The period of sexual maturity differs in both males and females and also the geographical location play an important role in sexual development. The maturity age for male dolphin is 10 to 15 years, whereas for females sexual maturity begins at an early age i.e. at 5 to 13 years.
Another interesting fact is that in most cases the sexual maturity determinant is the body size and not the age. When females gain 85 to 95% of adult body size they reach sexual maturity. Female do not have a constant ovulation cycle and they are believed to ovulate spontaneously for one to six times in a year. Usually the presence of a male dolphin stimulates ovulation. Unlike other monogamous mammals, dolphins breed with several partners during the breeding season.
Male to male sex acts are also common in bottlenose dolphins, this activity is called “intromission” and male dolphins use it as a sign of bonding or recreation and in some cases they use it for showing aggression.
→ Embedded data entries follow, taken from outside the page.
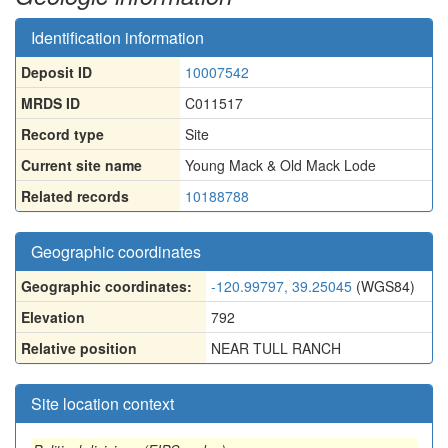
Identification information
Deposit ID
10007542
MRDS ID
C011517
Record type
Site
Current site name
Young Mack & Old Mack Lode
Related records
10188788
Geographic coordinates
Geographic coordinates:
-120.99797, 39.25045
(WGS84)
Elevation
792
Relative position
NEAR TULL RANCH
Site location context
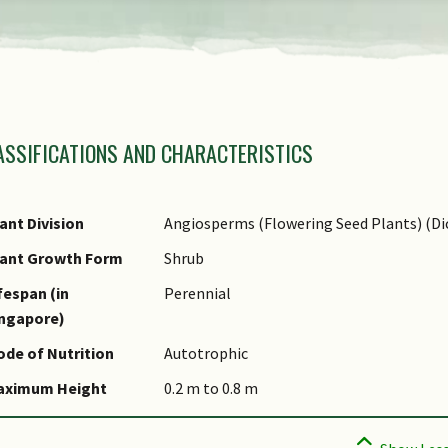
amily Name
ASSIFICATIONS AND CHARACTERISTICS
nus Epithet
ecies Epithet
ame Authority
ant Division
Angiosperms (Flowering Seed Plants) (Di
ommon Names
lant Growth Form
Shrub
omments
fespan (in
Perennial
ingapore)
de of Nutrition
Autotrophic
aximum Height
0.2 m to 0.8 m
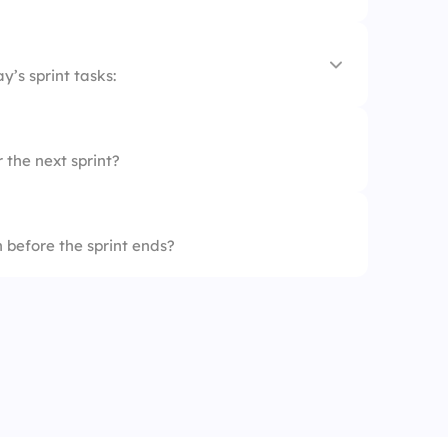
y’s sprint tasks:
 the next sprint?
 before the sprint ends?
ps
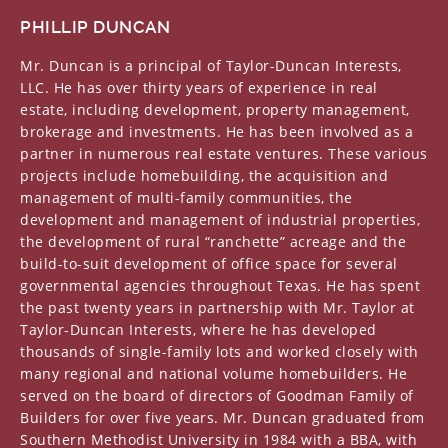
PHILLIP DUNCAN
Mr. Duncan is a principal of Taylor-Duncan Interests,
LLC. He has over thirty years of experience in real
estate, including development, property management,
brokerage and investments. He has been involved as a
partner in numerous real estate ventures. These various
projects include homebuilding, the acquisition and
management of multi-family communities, the
development and management of industrial properties,
the development of rural “ranchette” acreage and the
build-to-suit development of office space for several
governmental agencies throughout Texas. He has spent
the past twenty years in partnership with Mr. Taylor at
Taylor-Duncan Interests, where he has developed
thousands of single-family lots and worked closely with
many regional and national volume homebuilders. He
served on the board of directors of Goodman Family of
Builders for over five years. Mr. Duncan graduated from
Southern Methodist University in 1984 with a BBA, with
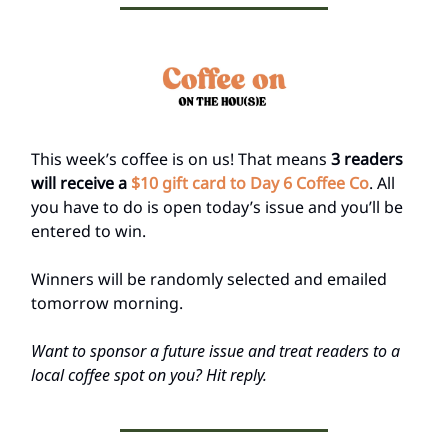
This week’s coffee is on us! That means
3 readers
will receive a
$10 gift card to Day 6 Coffee Co
. All
you have to do is open today’s issue and you’ll be
entered to win.
Winners will be randomly selected and emailed
tomorrow morning.
Want to sponsor a future issue and treat readers to a
local coffee spot on you? Hit reply.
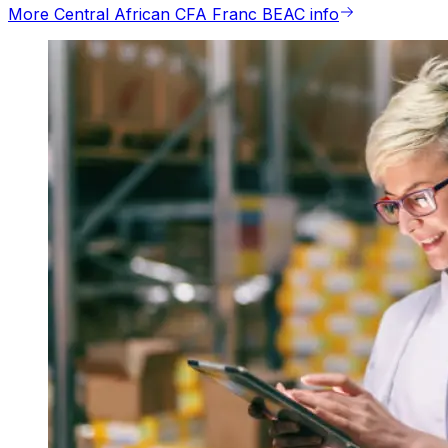
More Central African CFA Franc BEAC info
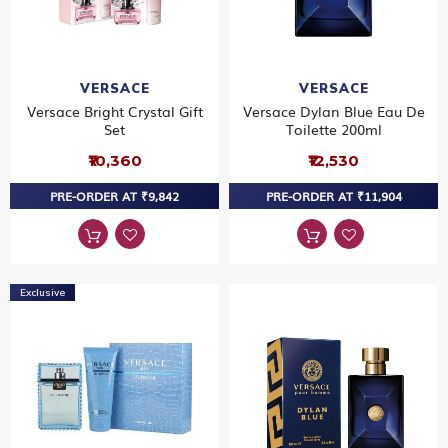
VERSACE
VERSACE
Versace Bright Crystal Gift
Versace Dylan Blue Eau De
Set
Toilette 200ml
₹10,360
₹12,530
PRE-ORDER AT ₹9,842
PRE-ORDER AT ₹11,904
Exclusive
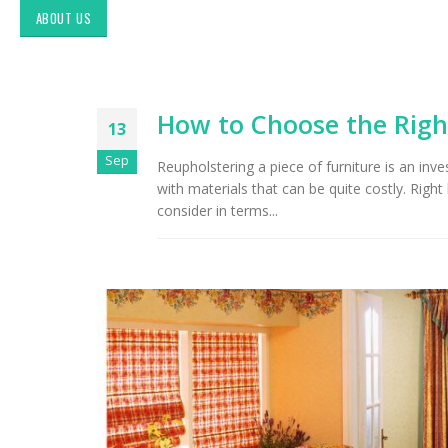
ABOUT US
How to Choose the Righ
13
Sep
Reupholstering a piece of furniture is an inv
with materials that can be quite costly. Righ
consider in terms...
Up
Ma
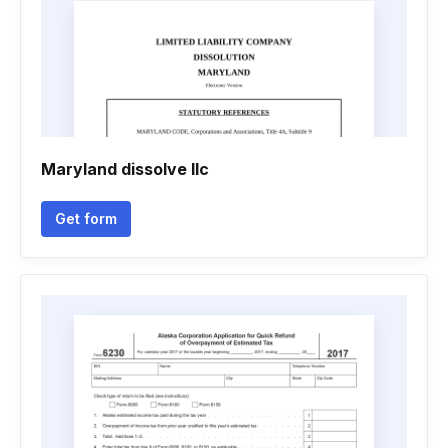
Maryland dissolve llc
Get form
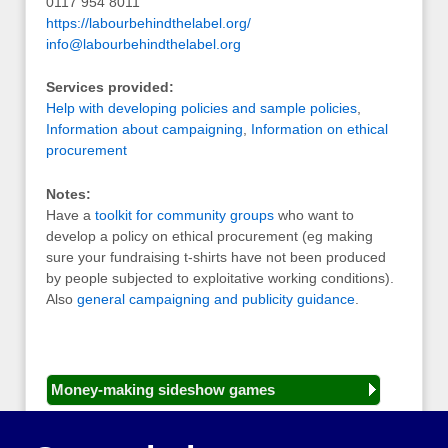
0117 954 8011
https://labourbehindthelabel.org/
info@labourbehindthelabel.org
Services provided:
Help with developing policies and sample policies
,
Information about campaigning
,
Information on ethical
procurement
Notes:
Have a
toolkit for community groups
who want to
develop a policy on ethical procurement (eg making
sure your fundraising t-shirts have not been produced
by people subjected to exploitative working conditions).
Also
general campaigning and publicity guidance
.
Money-making sideshow games
General equipment for fetes and fairs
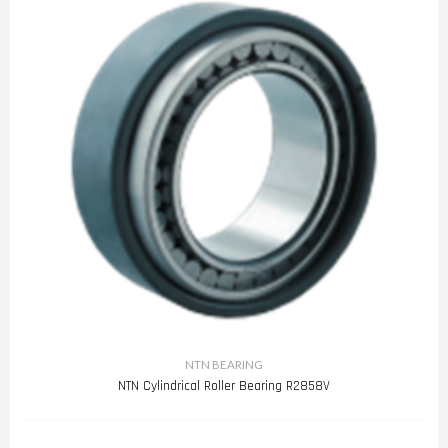
NTN BEARING
NTN Cylindrical Roller Bearing R2858V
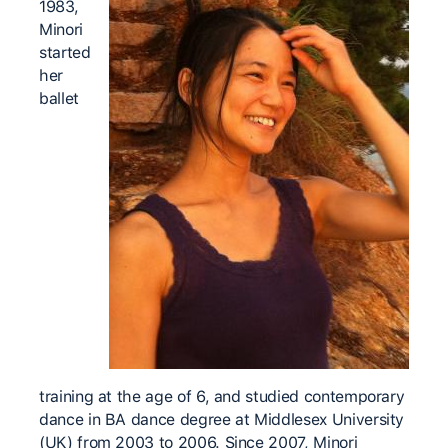
1983,
Minori
started
her
ballet
training at the age of 6, and studied contemporary
dance in BA dance degree at Middlesex University
(UK) from 2003 to 2006. Since 2007, Minori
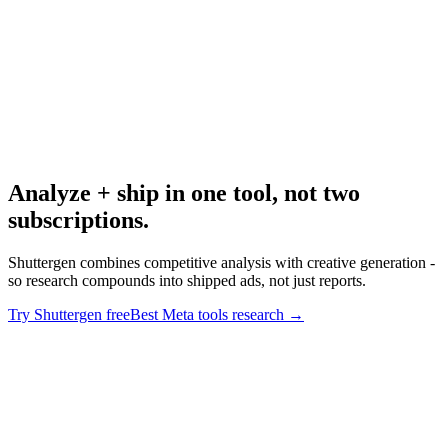
Research
Best Meta Ad Library Tools
Meta-specific tool deep dive.
Analyze + ship in one tool, not two
subscriptions
.
Shuttergen combines competitive analysis with creative generation -
so research compounds into shipped ads, not just reports.
Try Shuttergen free
Best Meta tools research
→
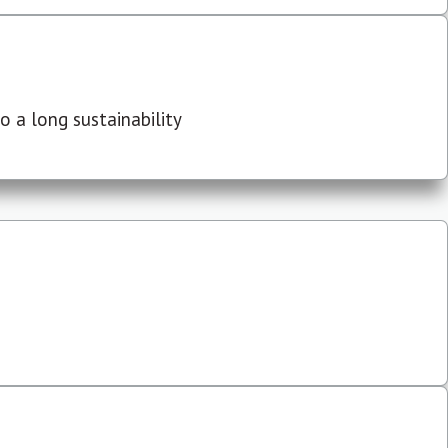
 a long sustainability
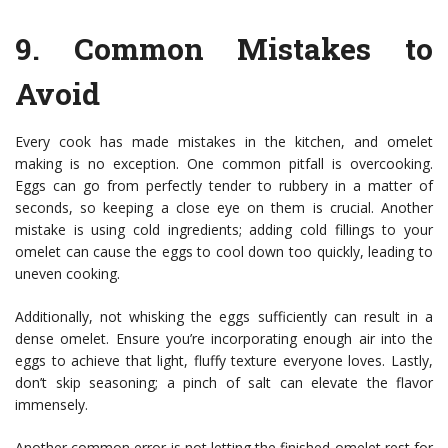
9.
Common Mistakes to
Avoid
Every cook has made mistakes in the kitchen, and omelet
making is no exception. One common pitfall is overcooking.
Eggs can go from perfectly tender to rubbery in a matter of
seconds, so keeping a close eye on them is crucial. Another
mistake is using cold ingredients; adding cold fillings to your
omelet can cause the eggs to cool down too quickly, leading to
uneven cooking.
Additionally, not whisking the eggs sufficiently can result in a
dense omelet. Ensure you’re incorporating enough air into the
eggs to achieve that light, fluffy texture everyone loves. Lastly,
don’t skip seasoning; a pinch of salt can elevate the flavor
immensely.
Another common error is not letting the finished omelet rest for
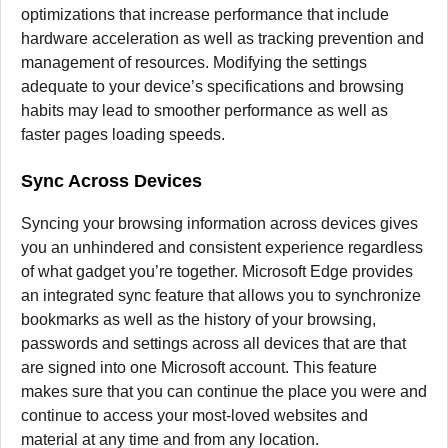
optimizations that increase performance that include
hardware acceleration as well as tracking prevention and
management of resources.
Modifying the settings
adequate to your device’s specifications and browsing
habits may lead to smoother performance as well as
faster pages loading speeds.
Sync Across Devices
Syncing your browsing information across devices gives
you an unhindered and consistent experience regardless
of what gadget you’re together.
Microsoft Edge provides
an integrated sync feature that allows you to synchronize
bookmarks as well as the history of your browsing,
passwords and settings across all devices that are that
are signed into one Microsoft account.
This feature
makes sure that you can continue the place you were and
continue to access your most-loved websites and
material at any time and from any location.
Male dolphins are very possessive about the female dolphins and two or more male dolphins are believed to “herd” female dolphins for mating purposes, this will keep them away from the access of other potential male dolphins. The uninterested female would prevent the male dolphin from mounting her by rolling away in an opposite direction. Female dolphins are often found helpful in making other female dolphins to escape from being herded.
There are numerous signs of impending birth observed in female dolphins such as irregular breathing, crunching or flexing up of the body, irritability, breaching, swimming rapidly upside down, decreased appetite and body temperature, vaginal discharge, contractions and lactation.
During the gestation period the fetus’s tail flukes and its dorsal fin remains folded inside the uterus of her mother, and remain soft till the time of birth. This allows the calf to come out quickly from its mother’s body at the time of birthing. The tail and dorsal fin stiffen within 2 weeks after birth.
Similar to the other mammals the dolphins carry one baby at a time and in some cases twins are born. The delivery process takes place while the female dolphin is swimming and the baby is born in “flukes first” position. The newly born calf weighs around 20 to 25 pounds and has a height of 2 to 3 feet.
Once the baby comes out of the uterus the mother quickly breaks the umbilical cord and helps the baby to swim to the surface to get the first breath of fresh air.
The bonding between the mother and the calf is so strong that even in the unfortunate cases of still births the mother dolphins have been found to take their dead calves to the water surface.
It takes some time for the newly born calf to get adjusted to the new environment. The baby dolphin breathes by “chin slapping” (raising the head higher than required on the surface of the water) to facilitate the breathing process.
Soon the calf learns to swim around his mother for both nursing and “slip streaming” i.e. the low pressure area created by the mother dolphin while swimming usually above or below and on sides. This enables the calf to save its energy from swimming and is used for rapid growth. Slip streaming also enables the calf to swim in controlled and upright manner.
The female dolphins nurse their babies for duration of 2 years and nursing takes place while swimming. The mother’s milk is very effective for baby’s growth and helps the baby gain ½ to ¾ of a pound every day for 6 months; it is compose of 40% fat. The colostrums present in the milk also save the baby from various infections. It takes 4 to 6 months for the calf to start feeding on solid food, where male calves accept solid food earlier than female ones.
The young calves stay with their mothers for 3 to 5 years and nurse for 2 years. Once the baby is mature enough to leave its mother it might again come in contact with her but cannot recognize familial relationship. There is also a possibility of breeding between close relatives but the chances are rare as the vast ocean reduces the probability of reunion.